Cuma, Kasım 14, 2014

15 Kasım 1993.

Geri sayımın hızla bitmeye yaklaştığı andayım. Bir yerde sanki tırnaklarımı hayata saplamış, daha fazla ilerlememesi için diretiyorum. İlerledikçe canımı yakan o güne gireceğimi biliyorum. Her şeyin başladığı o güne.
Aldığım ilk nefesten tam olarak yarına 21 sene geçmiş olacak. Her sene aynı kelimeler, her sene katlanan bir acı. Hiçbir zaman başlamasını istemediğim bir hayatı biriktiriyorum arkamda. Asla yaşamamış olmak istediğim günler giderek artıyor hafızamda. Nasıl bir sorumsuzluk, doğmak istemsizken siz.
Kırık bir duvardan sızan sabah ışığı gibi, yılda bir kez hep bu noktaya varıyorum. Beni her şeye bağlayan o günün yansımalarına. Bütün bu saçmalığı soluduğum dünyaya getiren, acının ne olduğunu gösteren gözlerimi açan, karanlığın içinde bana işkenceler eden beynimle tanıştıran güne.
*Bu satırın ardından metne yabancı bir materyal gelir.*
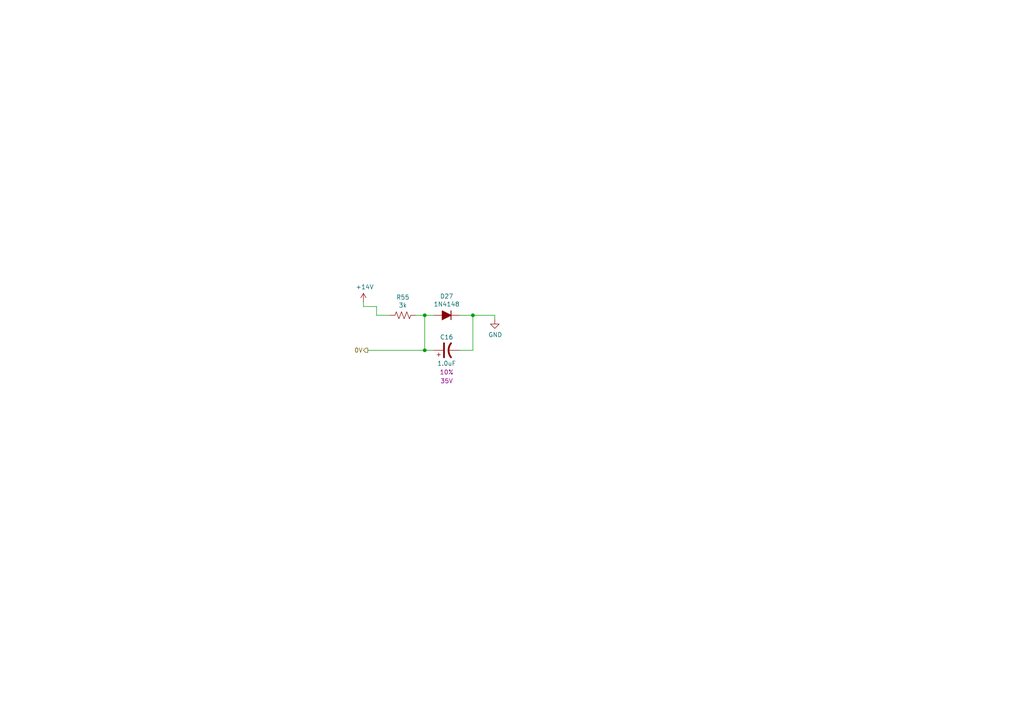
<source format=kicad_sch>
(kicad_sch (version 20211123) (generator eeschema)

  (uuid dc419a21-b30b-44db-8d8a-272c5f8ad6c6)

  (paper "A4")

  

  (junction (at 137.16 91.44) (diameter 0) (color 0 0 0 0)
    (uuid 3655f956-9a76-438c-8e5d-c0f5921a3841)
  )
  (junction (at 123.19 101.6) (diameter 0) (color 0 0 0 0)
    (uuid 85762fc6-4dad-4d00-b3f3-d625c47e2b72)
  )
  (junction (at 123.19 91.44) (diameter 0) (color 0 0 0 0)
    (uuid f683b564-906b-42f6-a233-cd22c58657dd)
  )

  (wire (pts (xy 123.19 91.44) (xy 120.65 91.44))
    (stroke (width 0) (type default) (color 0 0 0 0))
    (uuid 013a1c32-db17-4fdf-9087-65b8bebaf5c1)
  )
  (wire (pts (xy 105.41 88.9) (xy 109.22 88.9))
    (stroke (width 0) (type default) (color 0 0 0 0))
    (uuid 2361ed9d-44ac-40c1-ab71-db1419d4ef87)
  )
  (wire (pts (xy 133.35 101.6) (xy 137.16 101.6))
    (stroke (width 0) (type default) (color 0 0 0 0))
    (uuid 2bf34b7c-94ca-4ac8-94c5-6312536f342f)
  )
  (wire (pts (xy 105.41 87.63) (xy 105.41 88.9))
    (stroke (width 0) (type default) (color 0 0 0 0))
    (uuid 2d6a4f0e-aa68-4d44-9390-8ea258fa2bc4)
  )
  (wire (pts (xy 109.22 91.44) (xy 113.03 91.44))
    (stroke (width 0) (type default) (color 0 0 0 0))
    (uuid 31ae1ddb-55f8-4875-b94d-87a4d0c86414)
  )
  (wire (pts (xy 123.19 101.6) (xy 125.73 101.6))
    (stroke (width 0) (type default) (color 0 0 0 0))
    (uuid 39f65f62-d48a-4aa3-a9a3-c17d058105fe)
  )
  (wire (pts (xy 109.22 88.9) (xy 109.22 91.44))
    (stroke (width 0) (type default) (color 0 0 0 0))
    (uuid 4a8c099c-07ef-47db-b188-6f8b7978d1d4)
  )
  (wire (pts (xy 137.16 101.6) (xy 137.16 91.44))
    (stroke (width 0) (type default) (color 0 0 0 0))
    (uuid 61e795c9-5bb5-48b3-b7a0-cb64f04c7adc)
  )
  (wire (pts (xy 123.19 101.6) (xy 106.68 101.6))
    (stroke (width 0) (type default) (color 0 0 0 0))
    (uuid 875404be-e359-458a-af29-1bd3403dd55f)
  )
  (wire (pts (xy 143.51 91.44) (xy 143.51 92.71))
    (stroke (width 0) (type default) (color 0 0 0 0))
    (uuid 9b396834-9f2e-4234-8e77-e2f453053d8c)
  )
  (wire (pts (xy 123.19 91.44) (xy 123.19 101.6))
    (stroke (width 0) (type default) (color 0 0 0 0))
    (uuid aeef9f8f-2515-46d6-a613-4e8d98d0e468)
  )
  (wire (pts (xy 137.16 91.44) (xy 133.35 91.44))
    (stroke (width 0) (type default) (color 0 0 0 0))
    (uuid ca12753c-a5f4-49a4-bb14-a01420a86edb)
  )
  (wire (pts (xy 125.73 91.44) (xy 123.19 91.44))
    (stroke (width 0) (type default) (color 0 0 0 0))
    (uuid e5e03502-ed28-4743-9af6-23bafe8e639e)
  )
  (wire (pts (xy 137.16 91.44) (xy 143.51 91.44))
    (stroke (width 0) (type default) (color 0 0 0 0))
    (uuid eca73914-6f4b-487c-b8f6-6bedca0fa3fb)
  )

  (hierarchical_label "0V" (shape output) (at 106.68 101.6 180)
    (effects (font (size 1.27 1.27)) (justify right))
    (uuid d5316dab-96ab-4569-a34d-520f96a50c86)
  )

  (symbol (lib_id "Device:C_Polarized_US") (at 129.54 101.6 90) (unit 1)
    (in_bom yes) (on_board yes)
    (uuid 00000000-0000-0000-0000-0000628500b5)
    (property "Reference" "C16" (id 0) (at 129.54 97.79 90))
    (property "Value" "1.0uF" (id 1) (at 129.54 105.41 90))
    (property "Footprint" "Capacitor_Tantalum_SMD:CP_EIA-3528-21_Kemet-B" (id 2) (at 129.54 101.6 0)
      (effects (font (size 1.27 1.27)) hide)
    )
    (property "Datasheet" "~" (id 3) (at 129.54 101.6 0)
      (effects (font (size 1.27 1.27)) hide)
    )
    (property "Tolerance" "10%" (id 4) (at 129.54 107.95 90))
    (property "Rating" "35V" (id 5) (at 129.54 110.49 90))
    (property "ESR" "1.5" (id 6) (at 129.54 101.6 90)
      (effects (font (size 1.27 1.27)) hide)
    )
    (property "Part Number" "T495B105K035ATE1K5" (id 7) (at 129.54 101.6 90)
      (effects (font (size 1.27 1.27)) hide)
    )
    (property "Digikey" "https://www.digikey.com/en/products/detail/kemet/T495B105K035ATE1K5/9460136" (id 8) (at 129.54 101.6 90)
      (effects (font (size 1.27 1.27)) hide)
    )
    (pin "1" (uuid 24fa2310-207c-493a-9e9c-9424c416dfd4))
    (pin "2" (uuid 9c5d86bd-a11a-400b-9cd6-73391f8d4995))
  )

  (symbol (lib_id "lachesis:+14V") (at 105.41 87.63 0) (unit 1)
    (in_bom yes) (on_board yes)
    (uuid 00000000-0000-0000-0000-000062980b09)
    (property "Reference" "#PWR049" (id 0) (at 105.41 91.44 0)
      (effects (font (size 1.27 1.27)) hide)
    )
    (property "Value" "+14V" (id 1) (at 105.791 83.2358 0))
    (property "Footprint" "" (id 2) (at 105.41 87.63 0)
      (effects (font (size 1.27 1.27)) hide)
    )
    (property "Datasheet" "" (id 3) (at 105.41 87.63 0)
      (effects (font (size 1.27 1.27)) hide)
    )
    (pin "1" (uuid 52ff9d32-896b-405e-93c6-9e1c65b7d619))
  )

  (symbol (lib_id "Device:R_US") (at 116.84 91.44 270) (unit 1)
    (in_bom yes) (on_board yes)
    (uuid 00000000-0000-0000-0000-000062981703)
    (property "Reference" "R55" (id 0) (at 116.84 86.233 90))
    (property "Value" "3k" (id 1) (at 116.84 88.5444 90))
    (property "Footprint" "Resistor_SMD:R_0603_1608Metric" (id 2) (at 116.586 92.456 90)
      (effects (font (size 1.27 1.27)) hide)
    )
    (property "Datasheet" "~" (id 3) (at 116.84 91.44 0)
      (effects (font (size 1.27 1.27)) hide)
    )
    (property "Tolerance" "1%" (id 4) (at 116.84 91.44 90)
      (effects (font (size 1.27 1.27)) hide)
    )
    (property "Rating" "1/4W" (id 5) (at 116.84 91.44 90)
      (effects (font (size 1.27 1.27)) hide)
    )
    (property "Part Number" "RCS06033K00FKEA" (id 6) (at 116.84 91.44 90)
      (effects (font (size 1.27 1.27)) hide)
    )
    (property "Digikey" "https://www.digikey.com/en/products/detail/vishay-dale/RCS06033K00FKEA/5868535" (id 7) (at 116.84 91.44 90)
      (effects (font (size 1.27 1.27)) hide)
    )
    (pin "1" (uuid 2b4320c3-2edf-477a-b8c5-ccc18919b2e3))
    (pin "2" (uuid 647ca92d-c3f5-4b1d-b75f-6c6d3d59779a))
  )

  (symbol (lib_id "Device:D_Filled") (at 129.54 91.44 180) (unit 1)
    (in_bom yes) (on_board yes)
    (uuid 00000000-0000-0000-0000-0000629820fd)
    (property "Reference" "D27" (id 0) (at 129.54 85.9282 0))
    (property "Value" "1N4148" (id 1) (at 129.54 88.2396 0))
    (property "Footprint" "Diode_SMD:D_SOD-323" (id 2) (at 129.54 91.44 0)
      (effects (font (size 1.27 1.27)) hide)
    )
    (property "Datasheet" "~" (id 3) (at 129.54 91.44 0)
      (effects (font (size 1.27 1.27)) hide)
    )
    (property "Digikey" "https://www.digikey.com/en/products/detail/smc-diode-solutions/1N4148WSTR/6022449" (id 4) (at 129.54 91.44 0)
      (effects (font (size 1.27 1.27)) hide)
    )
    (property "Part Number" "1N4148WSTR" (id 5) (at 129.54 91.44 0)
      (effects (font (size 1.27 1.27)) hide)
    )
    (pin "1" (uuid 2772434b-4ede-46be-a119-c79115c9e9d5))
    (pin "2" (uuid e59ebb1b-8f92-4853-b07b-4166ed78424d))
  )

  (symbol (lib_id "power:GND") (at 143.51 92.71 0) (unit 1)
    (in_bom yes) (on_board yes)
    (uuid 00000000-0000-0000-0000-0000629836d4)
    (property "Reference" "#PWR050" (id 0) (at 143.51 99.06 0)
      (effects (font (size 1.27 1.27)) hide)
    )
    (property "Value" "GND" (id 1) (at 143.637 97.1042 0))
    (property "Footprint" "" (id 2) (at 143.51 92.71 0)
      (effects (font (size 1.27 1.27)) hide)
    )
    (property "Datasheet" "" (id 3) (at 143.51 92.71 0)
      (effects (font (size 1.27 1.27)) hide)
    )
    (pin "1" (uuid b4c0b092-6955-4250-b55f-0d5daa11d6e9))
  )
)

</source>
Bütün her şeyden kaçışım sanki o günün olmamasıymış gibi acıtıyor tüm hücrelerimi. Sanki her yanlışın oluşumu doğuşumla gelişmiş gibi. Sanki noktayı koyabilmek için, 21 seneyi silmem gerekirmiş gibi.
Hiç doğmamış olmayı diliyorum bu doğum günümde. Diğer hepsi gibi, asla varolmamış olmayı.